Rozmawialiśmy również z Piotrem Wojtysiakiem, starostą piotrkowskim, który docenił trud, jaki w ostatnich miesiącach ponieśli gospodarze ziemi piotrkowskiej. - To był ciężki rok nie tylko ze względu na suszę, ale też przez niestabilne ceny na rynku trzody chlewnej. Dzisiaj jednak wszyscy razem świętujemy i dziękujemy Bogu za plony, które udało się zebrać. Podziękowania należą się dzisiaj również kołom gospodyń wiejskich, ochotniczym strażom pożarnym, organizacjom pozarządowym, harcerzom oraz wszystkim, którzy tutaj dzisiaj z nami są i dziękują za ten smaczny piotrkowski chleb.
Na dożynkowej scenie pojawili się podczas ceremoniału zagraniczni goście, zaprzyjaźnieni z gminami powiatu piotrkowskiego. - Ponownie przekonaliśmy się, że mimo, iż różnimy się i mówimy w innych językach, a także mieszkamy w różnych krajach to łączy nas to, że kochamy swoje narody, zwyczaje, pracowitych ludzi. Największym bogactwem każdego kraju są ludzie i ziemia - mówili przedstawiciele mołdawskiego rejonu Glodeni. - Dzięki temu, że nawiązaliśmy kontakty z gminą Moszczenica poznaliśmy wspaniałych ludzi z całego powiatu piotrkowskiego. My jako władze gminy chcemy czynić wszystko by wydeptać ścieżki by również kontakty między poszczególnymi mieszkańcami gmin partnerskich były jak najłatwiejsze - dodał burmistrz Szabo Zolt z gminy Abda z Węgier.

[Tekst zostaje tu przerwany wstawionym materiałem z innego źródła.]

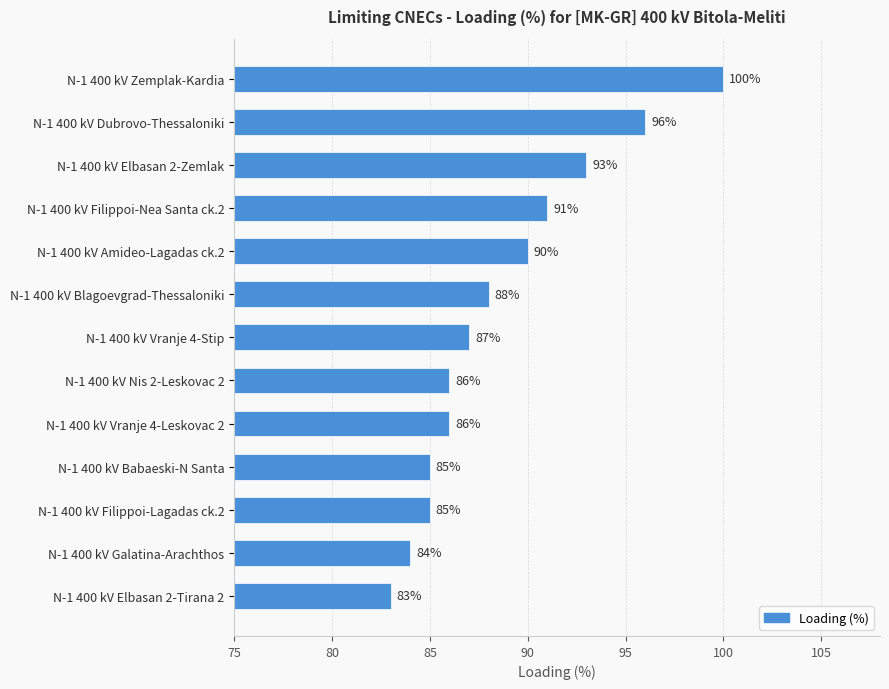

What is the change in value from N-1 400 kV Dubrovo-Thessaloniki to N-1 400 kV Filippoi-Nea Santa ck.2?

-5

Oprócz tego, że sporo działo się na scenie w Szydłowie, równie ciekawie było wokół niej. Swoje stoiska wystawiły w tym roku szkoły powiatu piotrkowskiego, organizacji pozarządowych, służb mundurowych oraz liczne koła gospodyń wiejskich. - Mamy tu zalewajkę, bigos staropolski, pierogi w trzech odsłonach, krokiety z mięsem, ale i potrawy nowe, takie jak placki z cukinii i marchwi, krążki cebulowe w cieście piwnym i zielone pomidory w cieście piwnym - wymieniały panie z Koła Gospodyń Wiejskich w Jaksonku w gminie Aleksandrów. - Prezentujemy tutaj swoje prace, wykonałyśmy je własnoręcznie. Są tutaj obrazy wykonane techniką wyszywania krzyżykowego. Tematyka ich jest przeróżna, niektóre z prac powstają dzięki naszej wyobraźni, a niektóre przedstawiają np. istniejące gdzieś budynki - dodały panie z Grabicy.
Tytuł Zasłużonej dla Powiatu Piotrkowskiego przyznano w tym roku Halinie Derach, przewodniczącej Gminnego Związku Rolników, Kółek i Organizacji Rolniczych w Moszczenicy.

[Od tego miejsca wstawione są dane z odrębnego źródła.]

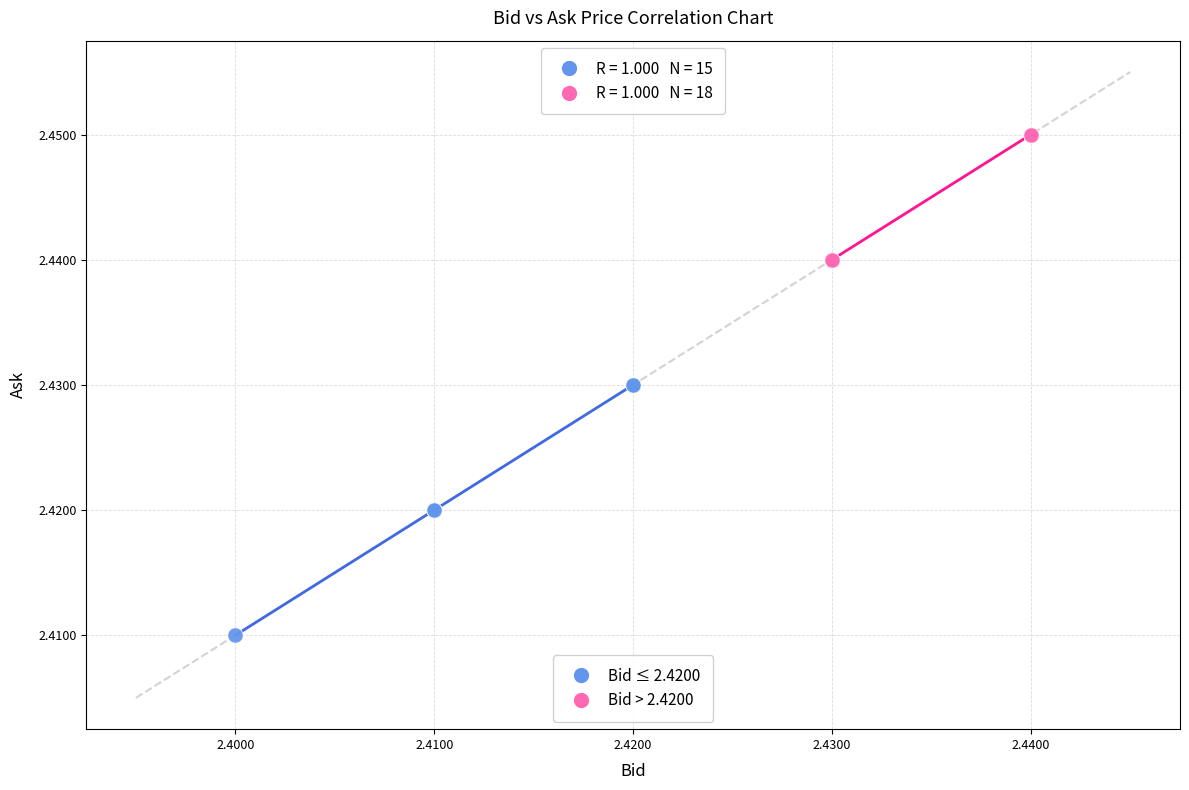

Which series has the largest Y range (max minus min)?

Bid ≤ 2.4200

Najmłodsi mieszkańcy powiatu piotrkowskiego mogli skorzystać z licznych atrakcji, przygotowanych specjalnie dla nich. Były olbrzymie klocki, popularne "dmuchańce", a nawet plac zabaw z kulkami w... angielskim autobusie. Gwiazdą wieczoru, tegorocznych powiatowo-gminnych dożynek jest Shazza.